Separating Our Financial Heads from Our Political Hearts

The 2016 presidential election is coming at us like stampeding buffalo, and it seems there’s no reprieve from the rhetoric.


Among the claims on both sides of the campaign trail is that electing [insert candidate name here] will boost the stock market, improve the economy, and put more cash in your wallet. But the question, as always, is who’s speaking the truth? If (and this is certainly a hypothetical question) your #1 concern when you walk into that voting booth is the future strength of your portfolio, how should you vote in November?

Back in 2003, when GW Bush was in his second year in the Oval Office, I met with a new client at the University Club in Montgomery, Alabama, where Stephen was a professor at the University of Alabama. After our initial greetings and social niceties, the conversation quickly shifted to how much Stephen “hated Bush” and that he couldn’t see investing in the stock market as long as Bush was in office. “As soon as a democrat is back in office, he’ll straighten out the economy and restore order to this mess, but I’m not putting in a dime.” If you dive into the details, there’s much more to the picture—so much, in fact, that it’s quite evident that regardless of who is the sitting President, the stock market is driven by well-led companies who create investment value—not by who’s in the White House.

Stephen’s verbal tirade was enough for me to know we would not be a good fit.


I declined to work with him; his thinking was far too restrictive and unproductive.

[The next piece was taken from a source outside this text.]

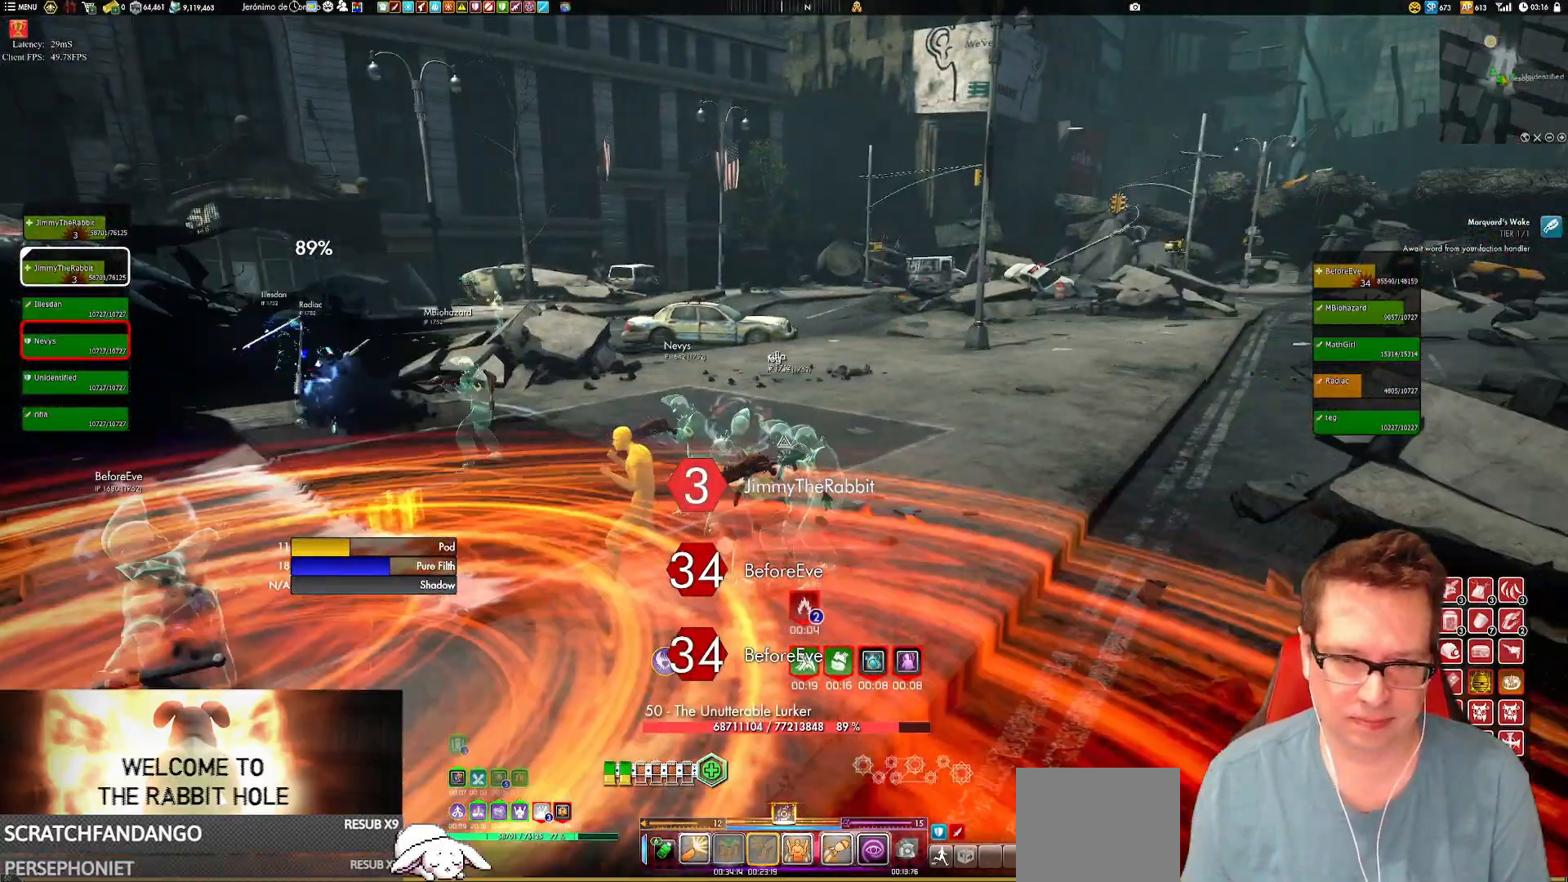
{"buttons": [], "left_stick": "down-left", "right_stick": "center", "events": [[33, "X", "down"], [100, "X", "up"], [267, "right_stick", "right"], [500, "right_stick", "center"]]}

Not only was that a wise choice for me personally (I cherish my freedom to work with clients who think rationally and value my advice), but Stephen’s theory would not have delivered professional value either. At that time, Stephen had all his retirement assets in safe, interest-bearing money markets and treasuries paying about 4%. Since that meeting more than 12 years ago, interest rates declined to 1.8% on 10-year treasuries. Assuming Stephen stuck to his guns and stayed out of the market, his average return over this period would have been just 2.9%. The Dow average closed at 10,173 on August 31, 2003, and jumped past 17,000 this past Monday on March 7, 2016. That’s an annual gain of 6% plus 2% for dividends or a total of 8%. Stephen’s decision to restrict investment options influenced by politics caused him to lose out on returns that might have been 250% better.

Separating our financial heads from our political hearts is a difficult challenge for most of us.


We’re not alone. We’ve all seen one business sector or another spend massive amounts of money to promote a specific candidate because they believe that candidate’s agenda will have a direct impact on their particular industry or the economy overall. But clearly they’re not paying attention to the data either.

Even in the most heated political climate, and regardless which party holds office, the markets seem to function pretty well. In fact, historically, the markets have tended to do quite well during political gridlock—the most recent illustration being that the DOW has doubled since the bottom of the Great Recession in 2009. So despite all the dysfunction and animosity filling our political system, the economy seems to be operating by its own rules.

Thank goodness, considering that our political history has been contentious since its beginnings. On July 11, 1804, in a duel after a long and bitter rivalry, Aaron Burr, the sitting vice-president, killed Alexander Hamilton, the former secretary of the treasury. And both men had been in duels before—Hamilton himself having participated in at least 10 known duels before the one that ended his own rather contentious history.

Of course, I’m not espousing dueling pistols to resolve political conflicts.


But I do recommend taking a lesson from Stephen: no matter who you’d love to see in the White House next January (and I urge you to vote with your heartand your head), keep your investments out of the picture. Invest based on economic reality—not on media speculation about who may be running the country and what that supposedly means for the economy and the stock market. Your portfolio will thank you in the end.